PAULINE BROWN: Well, I would say it's primarily because they're buying it at full price. And in years past, it was a very promotional environment. And that's great for the bottom line of these companies. Is that sustainable? For a while.

I mean, the reason people are buying, and they are buying in volume, but they're also paying more-- but they're not paying more per unit. As I said, they're just not looking for discounts in the way that they historically have. Number one, because there's a lot of occasions. There's travel, and there's weddings, and there's other celebrations. And that is a big impetus for people to go into the stores.

And so the other point I would make, though, is all of these companies are anniversarying against really soft results. I mean, remember how hard luxury goods at every segment of luxury was hit during COVID. And so I would say that in general, with the exception, maybe, of what's happening with the China consumer, which has slowed down for reasons that go above and beyond COVID and post-COVID, that the US consumer, which is consistently showing the fastest growth, is still in a pretty healthy recovery mode from a year ago, and even from two years ago.

DAVE BRIGGS: Yeah, I'm going to put myself in the aspirational category. How significant was the pull back in China, given the COVID lockdowns? And how impactful has been the strengthening US dollar?

PAULINE BROWN: So the first question-- it was very significant, and not just because of the quarantining and the restrictions-- also, because China has become saturated. It was for a long time the biggest growth driver of all luxury brands. It also became, in rapid succession, the fastest and the biggest market of luxury goods in the world.

So keep in mind, just to grow off of a base that's pretty considerable right now is tough. The quarantining has slowed that down. I'd say an even bigger variable is the fact that the Chinese are not traveling in the numbers that they did. And a big part of growth of Chinese consumers was what they were buying when they were coming to cities like London, and Milan, and Paris, and New York, and snapping up goods. On the question of the strong dollar-- that is helping primarily American tourists in Europe. And I hear this day in and day out. Tourism is back, and people are really incentivized when they're over there, which is primarily the Americans right now, to buy what they can.

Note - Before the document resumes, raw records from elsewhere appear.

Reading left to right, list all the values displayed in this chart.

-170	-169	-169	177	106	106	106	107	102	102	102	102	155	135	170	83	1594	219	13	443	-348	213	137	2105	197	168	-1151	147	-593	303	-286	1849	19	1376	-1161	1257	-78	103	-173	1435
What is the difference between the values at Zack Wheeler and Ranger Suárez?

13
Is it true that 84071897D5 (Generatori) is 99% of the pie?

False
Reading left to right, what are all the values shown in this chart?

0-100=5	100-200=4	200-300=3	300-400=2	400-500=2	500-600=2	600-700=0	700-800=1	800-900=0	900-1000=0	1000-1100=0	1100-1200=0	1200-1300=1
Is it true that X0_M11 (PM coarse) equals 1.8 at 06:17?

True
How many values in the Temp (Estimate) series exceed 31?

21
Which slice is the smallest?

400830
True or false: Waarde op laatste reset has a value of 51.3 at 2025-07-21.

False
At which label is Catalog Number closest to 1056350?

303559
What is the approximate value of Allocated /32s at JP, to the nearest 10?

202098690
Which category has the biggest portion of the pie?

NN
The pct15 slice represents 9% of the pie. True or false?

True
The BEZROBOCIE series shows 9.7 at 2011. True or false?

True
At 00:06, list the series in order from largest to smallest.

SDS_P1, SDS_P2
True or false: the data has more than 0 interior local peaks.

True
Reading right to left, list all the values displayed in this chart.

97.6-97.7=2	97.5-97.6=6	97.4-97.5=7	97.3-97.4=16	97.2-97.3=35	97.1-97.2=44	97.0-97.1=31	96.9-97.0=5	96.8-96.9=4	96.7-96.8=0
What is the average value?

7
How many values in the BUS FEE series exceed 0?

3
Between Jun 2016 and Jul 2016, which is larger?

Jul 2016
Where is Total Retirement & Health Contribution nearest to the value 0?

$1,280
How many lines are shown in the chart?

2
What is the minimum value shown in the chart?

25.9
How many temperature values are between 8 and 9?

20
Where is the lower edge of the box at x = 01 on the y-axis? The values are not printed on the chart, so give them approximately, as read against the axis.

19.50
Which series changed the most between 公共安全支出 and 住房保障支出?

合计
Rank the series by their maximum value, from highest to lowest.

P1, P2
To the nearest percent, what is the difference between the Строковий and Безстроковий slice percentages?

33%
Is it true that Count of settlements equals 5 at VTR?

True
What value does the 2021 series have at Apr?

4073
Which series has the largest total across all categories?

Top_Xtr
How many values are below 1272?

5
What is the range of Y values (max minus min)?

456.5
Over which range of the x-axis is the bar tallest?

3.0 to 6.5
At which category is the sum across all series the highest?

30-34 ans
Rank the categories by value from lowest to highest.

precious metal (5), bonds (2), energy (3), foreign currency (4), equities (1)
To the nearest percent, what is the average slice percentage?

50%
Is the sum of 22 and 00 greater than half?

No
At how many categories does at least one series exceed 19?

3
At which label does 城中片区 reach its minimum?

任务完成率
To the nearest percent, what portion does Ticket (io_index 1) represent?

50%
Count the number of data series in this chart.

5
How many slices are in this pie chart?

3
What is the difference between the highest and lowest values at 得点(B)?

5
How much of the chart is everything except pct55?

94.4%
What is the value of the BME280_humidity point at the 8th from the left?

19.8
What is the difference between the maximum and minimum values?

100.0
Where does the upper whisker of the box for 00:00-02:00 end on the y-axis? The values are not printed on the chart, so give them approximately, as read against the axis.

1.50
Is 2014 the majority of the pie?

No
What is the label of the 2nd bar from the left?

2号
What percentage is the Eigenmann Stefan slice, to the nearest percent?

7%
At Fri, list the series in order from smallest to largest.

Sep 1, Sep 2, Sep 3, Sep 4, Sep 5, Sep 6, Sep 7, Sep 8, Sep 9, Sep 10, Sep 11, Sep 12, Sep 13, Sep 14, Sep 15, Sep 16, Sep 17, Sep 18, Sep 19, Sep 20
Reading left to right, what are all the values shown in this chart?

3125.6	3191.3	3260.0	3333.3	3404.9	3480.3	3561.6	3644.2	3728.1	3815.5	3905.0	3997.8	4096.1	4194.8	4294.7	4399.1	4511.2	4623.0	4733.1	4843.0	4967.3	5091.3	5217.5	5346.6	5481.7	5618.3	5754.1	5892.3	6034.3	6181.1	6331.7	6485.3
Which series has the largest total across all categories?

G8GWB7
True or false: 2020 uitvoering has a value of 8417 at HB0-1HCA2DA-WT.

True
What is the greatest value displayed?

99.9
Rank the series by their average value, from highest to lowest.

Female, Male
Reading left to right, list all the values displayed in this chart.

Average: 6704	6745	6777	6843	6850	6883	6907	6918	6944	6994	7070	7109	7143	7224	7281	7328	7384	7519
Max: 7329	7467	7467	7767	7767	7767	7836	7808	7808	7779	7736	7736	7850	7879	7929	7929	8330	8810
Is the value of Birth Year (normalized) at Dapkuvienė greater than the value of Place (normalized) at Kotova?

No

RACHELLE AKUFFO: And, Pauline, I want to ask you about the luxury reselling market, things like the Real Reel, Poshmark-- how is that affecting the broader luxury market?

PAULINE BROWN: Well, I would say it's affecting the aspirational consumer. There is a segment of consumers for whom they would normally not be buying the likes of an Hermes, or Vuitton, or Chanel. But they might aspire to Coach. They might aspire to more contemporary brands.

They might buy what we call the sort of mid-tier or the bridge price points. And for them, it's giving them access to those better brands at prices they can still afford. And it's also opened for a lot of buyers, opened their eyes to the fact that they have sellability-- that what they buy actually can retain its value and they can sell it back.

So that changes the math of the purchase. How big, how sustainable? Well, I don't think we're going to go back. I think it's real. I know there was a piece in today's "Wall Street Journal" about how far it can extend to, including yoga wear and footwear. And I will say there's a natural limitation on how many people will go above and beyond designer handbags, jewelry, and, to a lesser extent, ready to wear.

RACHELLE AKUFFO: Yes. I'm not quite ready to buy anyone's used leggings, but we do thank you for your insights today. Thank you so much, Pauline Brown, for joining us this afternoon.